Sunday, June 21, 2009
Arabia 2.0 Censored

Slightly late, however we made it. Web 2.0 is the buzz words at most organizations in Arabia. Every Tom, Dick, and Harriet want to lead their company into the new global digital era (and rightly so). This conversation is taking place in some of the most advanced board rooms in Arabia.
We need to make customers feel that they are part of our development process and get their feedback on the things we do.
The first proposal; be it from the board, the marketing team, or the ad agency is generally a blog. A very simple proposition, a basic website that is almost free to develop and easy to upload articles to. Sounds like a great idea, let’s do it. We will mark it as very urgent, and need to have it up in two weeks – it’s about time.
During the development process, one of the key decisions that need to be taken is whether to allow comment moderation (meaning; can customers directly upload their comments or do they need to get prior approval from the blog owners). Does this mean that anyone come on my blog and tell me F$#%@ you? No way! This should not be tolerated, we will need to review the comments before they are published on our property. This is generally the first flaw in Web 2.0 adoption within Arabia. This will apply to all things open social, and not restricted to blogs.

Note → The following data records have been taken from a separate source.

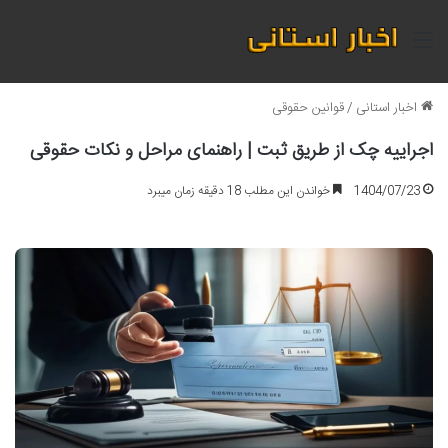
منو
اخبار استانی
/
قوانین حقوقی
اجراییه چک از طریق ثبت | راهنمای مراحل و نکات حقوقی
1404/07/23
خواندن این مطلب 18 دقیقه زمان میبرد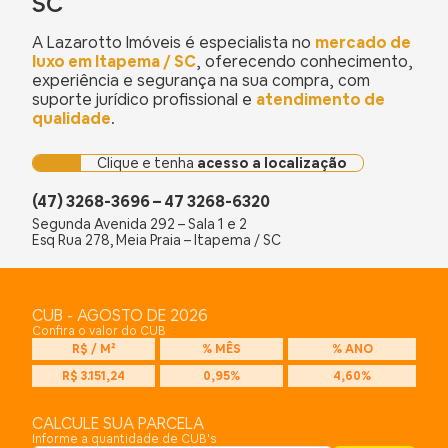
SC
A Lazarotto Imóveis é especialista no
mercado de
luxo em Itapema / SC
, oferecendo conhecimento,
experiência e segurança na sua compra, com
suporte jurídico profissional e
atendimento de
qualidade
.
Clique e tenha
acesso a localização
(47) 3268-3696 – 47 3268-6320
Segunda Avenida 292 – Sala 1 e 2
Esq Rua 278, Meia Praia – Itapema / SC
CUB - AGOSTO DE 2026
Confira o valor do CUB
R$ / M²
% MÊS
% ANO
R$ 3.151,24
0,95%
4,60%
CALCULE SUA PARCELA
Informe a quantidade de CUB's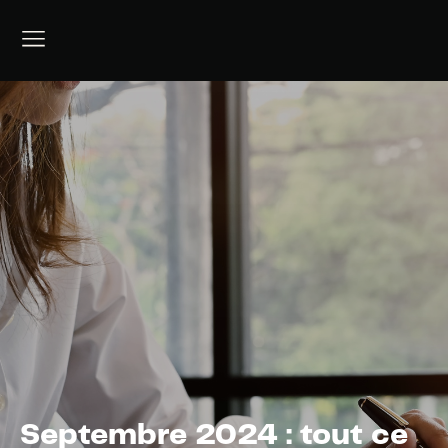
Septembre 2024 : tout ce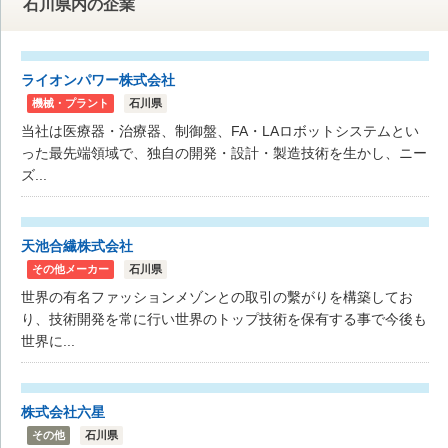
石川県内の企業
ライオンパワー株式会社
機械・プラント
石川県
当社は医療器・治療器、制御盤、FA・LAロボットシステムとい
った最先端領域で、独自の開発・設計・製造技術を生かし、ニー
ズ...
天池合繊株式会社
その他メーカー
石川県
世界の有名ファッションメゾンとの取引の繫がりを構築してお
り、技術開発を常に行い世界のトップ技術を保有する事で今後も
世界に...
株式会社六星
その他
石川県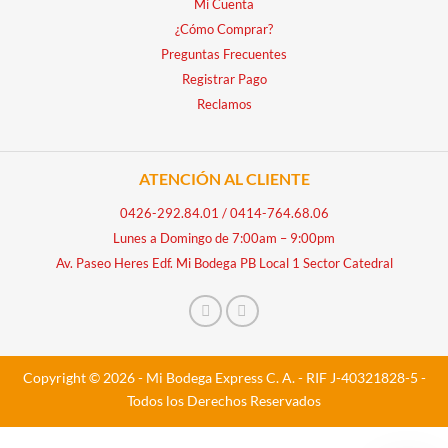
Mi Cuenta
¿Cómo Comprar?
Preguntas Frecuentes
Registrar Pago
Reclamos
ATENCIÓN AL CLIENTE
0426-292.84.01
/
0414-764.68.06
Lunes a Domingo de 7:00am – 9:00pm
Av. Paseo Heres Edf. Mi Bodega PB Local 1 Sector Catedral
Copyright © 2026 - Mi Bodega Express C. A. - RIF J-40321828-5 -
Todos los Derechos Reservados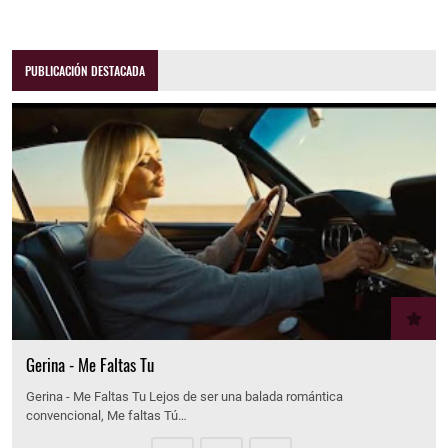
PUBLICACIÓN DESTACADA
Gerina - Me Faltas Tu
Gerina - Me Faltas Tu Lejos de ser una balada romántica
convencional, Me faltas Tú…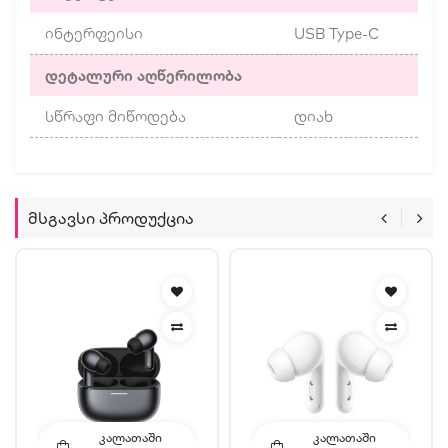
ინტერფეისი
USB Type-C
დეტალური აღწერილობა
სწრაფი მიწოდება
დიახ
Მსგავსი Პროდუქცია
ᲙᲐᲚᲐᲗᲐᲨᲘ
ᲙᲐᲚᲐᲗᲐᲨᲘ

The premise behind Web 2.0 is Transparency (also known as radical transparency, and transparency tyranny), this implies that you need to be confident with your offering, and trusting of your customer. It is also very necessary to get your customers on board. I don’t know about you, but I can care less about helping out a company and giving my opinion, if they want to scrutinize the comment before it is public, and possibly reprimand my actions. The price of fame you get from the web is transparency (be it for personal or business gain), and negative comments are the risk directly related to the positive comments reward you would get.
Instead of trusting the community, which as we saw globally has made the likes of Wikipedia through crowd moderation; Arabia has decided to follow a Database marketing approach where we offer users a free ringtone in exchange for their personal information and constantly send them spam messages whereby they can only reply to us, and most of the time we forget to include the opt-out hyperlink forcing them to take our verbal diarrhea.